The rioting in Baltimore is a punch in the gut for a major American city struggling to overcome a history of drugs, crime, police brutality, poverty, population decline and economic hard times.
Once a throbbing Mid-Atlantic seaport and industrial powerhouse, the city of 620,000 by the Chesapeake Bay has been striving for years to reinvent itself as a hub for innovation, higher education and culture.
Bustling bars and trendy shops fill the shiny redeveloped Inner Harbor district, and the hipster-friendly Hampden neighborhood reflects Baltimore’s keen embrace of quirkiness.
Benches at bus stops declare Baltimore to be “The Greatest City in America.” Others like to call it “Charm City,” a nickname dreamed up by advertising executives in the 1970s in the midst — rather incongruously — of a garbage strike.
But the grim side of Baltimore is all too easy to find in the run-down east and west sides, flashpoints of Monday’s rioting.
There, long-abandoned brick row houses line treeless streets. Joblessness is rife. Opportunity can be as hard to find as a well-stocked grocery store, and everyone has a personal tale of police harassment.

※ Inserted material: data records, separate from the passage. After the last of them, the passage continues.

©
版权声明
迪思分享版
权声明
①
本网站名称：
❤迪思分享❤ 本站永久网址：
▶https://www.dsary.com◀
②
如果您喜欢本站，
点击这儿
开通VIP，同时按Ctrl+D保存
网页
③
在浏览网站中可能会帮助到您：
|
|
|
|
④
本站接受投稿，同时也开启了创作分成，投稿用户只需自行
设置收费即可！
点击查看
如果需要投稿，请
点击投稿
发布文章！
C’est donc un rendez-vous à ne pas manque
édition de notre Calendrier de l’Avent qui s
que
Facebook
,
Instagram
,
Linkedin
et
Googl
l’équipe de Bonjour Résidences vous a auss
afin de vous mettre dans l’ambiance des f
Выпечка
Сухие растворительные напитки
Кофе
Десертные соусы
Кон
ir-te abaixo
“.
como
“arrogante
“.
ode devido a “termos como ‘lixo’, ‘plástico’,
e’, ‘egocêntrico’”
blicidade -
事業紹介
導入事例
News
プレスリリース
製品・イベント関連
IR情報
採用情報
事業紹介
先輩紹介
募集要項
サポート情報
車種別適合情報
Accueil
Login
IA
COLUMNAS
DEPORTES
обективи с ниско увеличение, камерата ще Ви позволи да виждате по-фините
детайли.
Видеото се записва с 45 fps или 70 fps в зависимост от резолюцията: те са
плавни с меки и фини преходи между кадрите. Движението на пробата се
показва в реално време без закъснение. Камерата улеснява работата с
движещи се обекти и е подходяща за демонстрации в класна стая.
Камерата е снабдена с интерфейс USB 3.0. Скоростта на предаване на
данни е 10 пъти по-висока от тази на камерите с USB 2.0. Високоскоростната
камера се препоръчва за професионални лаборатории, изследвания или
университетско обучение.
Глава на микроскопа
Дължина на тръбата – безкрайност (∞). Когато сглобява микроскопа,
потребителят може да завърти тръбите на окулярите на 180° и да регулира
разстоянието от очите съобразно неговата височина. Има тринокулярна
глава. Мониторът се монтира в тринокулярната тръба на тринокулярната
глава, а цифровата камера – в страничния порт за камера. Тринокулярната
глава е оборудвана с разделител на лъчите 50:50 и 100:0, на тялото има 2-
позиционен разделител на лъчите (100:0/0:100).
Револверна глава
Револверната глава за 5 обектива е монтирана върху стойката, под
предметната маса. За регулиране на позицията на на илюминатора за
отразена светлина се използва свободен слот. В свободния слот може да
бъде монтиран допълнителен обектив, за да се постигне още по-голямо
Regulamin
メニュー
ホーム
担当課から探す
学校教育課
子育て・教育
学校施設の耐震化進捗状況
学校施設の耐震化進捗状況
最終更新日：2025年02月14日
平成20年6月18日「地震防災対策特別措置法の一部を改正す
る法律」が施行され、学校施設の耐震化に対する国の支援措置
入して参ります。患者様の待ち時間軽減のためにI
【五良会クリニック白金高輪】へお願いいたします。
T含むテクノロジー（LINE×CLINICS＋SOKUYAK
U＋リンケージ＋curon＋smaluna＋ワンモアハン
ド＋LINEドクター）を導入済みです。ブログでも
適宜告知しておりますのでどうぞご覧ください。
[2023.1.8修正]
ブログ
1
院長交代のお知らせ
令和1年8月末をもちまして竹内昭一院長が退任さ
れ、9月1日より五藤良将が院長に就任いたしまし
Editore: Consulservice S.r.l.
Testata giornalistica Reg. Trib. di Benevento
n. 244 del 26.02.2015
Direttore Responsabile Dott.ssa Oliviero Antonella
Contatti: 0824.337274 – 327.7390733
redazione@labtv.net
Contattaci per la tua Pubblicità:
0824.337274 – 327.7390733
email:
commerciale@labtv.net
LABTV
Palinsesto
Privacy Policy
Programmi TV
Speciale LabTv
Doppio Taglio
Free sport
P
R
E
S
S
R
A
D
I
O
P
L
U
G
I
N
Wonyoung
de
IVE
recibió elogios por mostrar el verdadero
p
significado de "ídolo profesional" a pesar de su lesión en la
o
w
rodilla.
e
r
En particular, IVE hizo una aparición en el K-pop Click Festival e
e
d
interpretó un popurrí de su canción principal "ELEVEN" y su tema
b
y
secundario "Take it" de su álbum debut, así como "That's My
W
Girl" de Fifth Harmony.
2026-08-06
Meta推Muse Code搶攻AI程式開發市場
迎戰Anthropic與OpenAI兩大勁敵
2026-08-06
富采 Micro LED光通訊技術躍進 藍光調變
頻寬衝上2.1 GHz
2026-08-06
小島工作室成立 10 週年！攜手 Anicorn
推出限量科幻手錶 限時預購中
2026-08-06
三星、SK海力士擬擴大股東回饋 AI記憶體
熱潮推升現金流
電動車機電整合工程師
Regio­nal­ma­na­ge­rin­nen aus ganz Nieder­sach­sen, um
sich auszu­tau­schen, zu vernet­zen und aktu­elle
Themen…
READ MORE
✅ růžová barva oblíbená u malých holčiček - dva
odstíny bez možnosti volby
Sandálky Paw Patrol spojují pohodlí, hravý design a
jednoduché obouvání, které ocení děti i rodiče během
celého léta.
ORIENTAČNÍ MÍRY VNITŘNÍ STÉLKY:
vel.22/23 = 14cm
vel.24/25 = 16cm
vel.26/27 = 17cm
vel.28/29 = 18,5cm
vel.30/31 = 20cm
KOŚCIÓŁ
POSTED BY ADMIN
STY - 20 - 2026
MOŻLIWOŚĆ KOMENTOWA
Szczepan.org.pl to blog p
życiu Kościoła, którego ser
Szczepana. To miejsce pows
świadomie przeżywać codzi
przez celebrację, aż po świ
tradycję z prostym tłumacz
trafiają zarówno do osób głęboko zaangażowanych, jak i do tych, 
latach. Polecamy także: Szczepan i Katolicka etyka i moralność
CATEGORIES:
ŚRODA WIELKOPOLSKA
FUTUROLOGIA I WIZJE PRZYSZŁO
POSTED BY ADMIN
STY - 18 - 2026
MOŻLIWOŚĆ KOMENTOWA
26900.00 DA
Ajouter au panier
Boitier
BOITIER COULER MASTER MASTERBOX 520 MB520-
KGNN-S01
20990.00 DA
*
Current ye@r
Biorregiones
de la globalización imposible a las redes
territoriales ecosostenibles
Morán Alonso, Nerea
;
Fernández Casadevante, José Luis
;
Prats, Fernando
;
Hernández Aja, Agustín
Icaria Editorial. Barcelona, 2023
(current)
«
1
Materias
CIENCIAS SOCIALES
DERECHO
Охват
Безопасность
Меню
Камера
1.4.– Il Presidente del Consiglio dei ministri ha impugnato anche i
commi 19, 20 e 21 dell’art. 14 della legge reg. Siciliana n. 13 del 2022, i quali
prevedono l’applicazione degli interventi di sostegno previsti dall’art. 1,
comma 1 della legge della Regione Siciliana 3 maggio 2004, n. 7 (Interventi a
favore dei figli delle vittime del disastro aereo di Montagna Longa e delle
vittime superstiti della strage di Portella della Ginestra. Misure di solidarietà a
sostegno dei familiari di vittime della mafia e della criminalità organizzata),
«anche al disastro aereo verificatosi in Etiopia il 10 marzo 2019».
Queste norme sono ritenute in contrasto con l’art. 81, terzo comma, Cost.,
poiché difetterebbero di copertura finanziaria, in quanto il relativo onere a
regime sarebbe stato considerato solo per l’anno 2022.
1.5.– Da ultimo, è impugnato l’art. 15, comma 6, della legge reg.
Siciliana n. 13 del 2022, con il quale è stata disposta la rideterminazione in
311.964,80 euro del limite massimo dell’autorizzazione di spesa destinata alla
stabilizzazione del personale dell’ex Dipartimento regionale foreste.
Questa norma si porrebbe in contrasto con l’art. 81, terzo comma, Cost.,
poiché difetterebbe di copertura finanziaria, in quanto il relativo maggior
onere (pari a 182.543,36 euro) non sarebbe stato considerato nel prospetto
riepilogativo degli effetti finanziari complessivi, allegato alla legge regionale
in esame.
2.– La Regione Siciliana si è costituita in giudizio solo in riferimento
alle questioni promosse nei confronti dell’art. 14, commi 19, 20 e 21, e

“This is definitely a place where the benefits of progress have not been distributed equally,” said Stefanie DeLuca, a sociology professor at Baltimore’s world-renowned Johns Hopkins University.
Freddie Gray, the 25-year-old African-American whose death in custody stoked Monday’s unrest, hailed from east Baltimore’s downtrodden Sandtown-Winchester neighborhood.
There, nearly a third of families live under the poverty line, and one in three houses are vacant and abandoned, according to data from the Baltimore Neighborhood Indicators Alliance.
Twenty-three percent are unemployed, 10.4 percent are on probation or parole, and 43.4 percent of high school students are “chronically absent” from class.
So far this year, 68 homicides have been reported in Baltimore, including seven in the past week, after 211 in 2014, 235 the year before and 282 in 2007, according to a Baltimore Sun tally.
While one in 10 people in Maryland live in Baltimore, one in three of the state’s prison population comes from the city, the Prison Policy Initiative group has said.
“Spending hundreds of millions of dollars to lock up Baltimore residents, rather than investing in their long-term well-being is reflected in an array of challenges facing Baltimore communities,” it said in a report in February.
Blacks in Baltimore have long complained of police harassment and misconduct, in the midst of a ceaseless “war on drugs” that plays out in grim public housing projects that doubled as locations for the TV drama “The Wire.”
From 2010 to 2014, 109 people died after encounters with Baltimore police, the American Civil Liberties Union said earlier this year.
Since 2011, the city has paid out $5.7 million to resolve 102 civil suits alleging police misconduct, according to a Baltimore Sun investigation.
Even before it opened an investigation into Gray’s death, the US Justice Department was undertaking a root-and-branch review of the Baltimore police department.
Mayor Stephanie Rawlings-Blake is African-American, but she is strongly disliked by many poor Baltimoreans who dismiss her as an out-of-touch member of the city’s affluent elite.
Only 12 percent of registered voters turned out in the 2011 election that put her in office — the lowest turnout ever in Baltimore history, in a city where the Democratic party reigns supreme.
“Every encounter (that poor black Baltimoreans) have had with government is bad,” said Lester Spence, a professor of political science and Africana at Johns Hopkins.
“It’s not that they have been left behind,” he told AFP. “It’s that they are stepped on.”
Police Commissioner Anthony Batts arrived from California in 2012 with a mandate to put reforms in place, but some consider him an outsider unfamiliar with Baltimore’s peculiarities.
David Simon, creator of “The Wire,” said the chaos and tension surrounding Gray’s death, “as inevitable as it has sometimes seemed, can still, in the end, prove transformational, if not redemptive for our city.”
“Changes are necessary,” the one-time Baltimore crime reporter wrote on his personal blog, “and voices need to be heard.”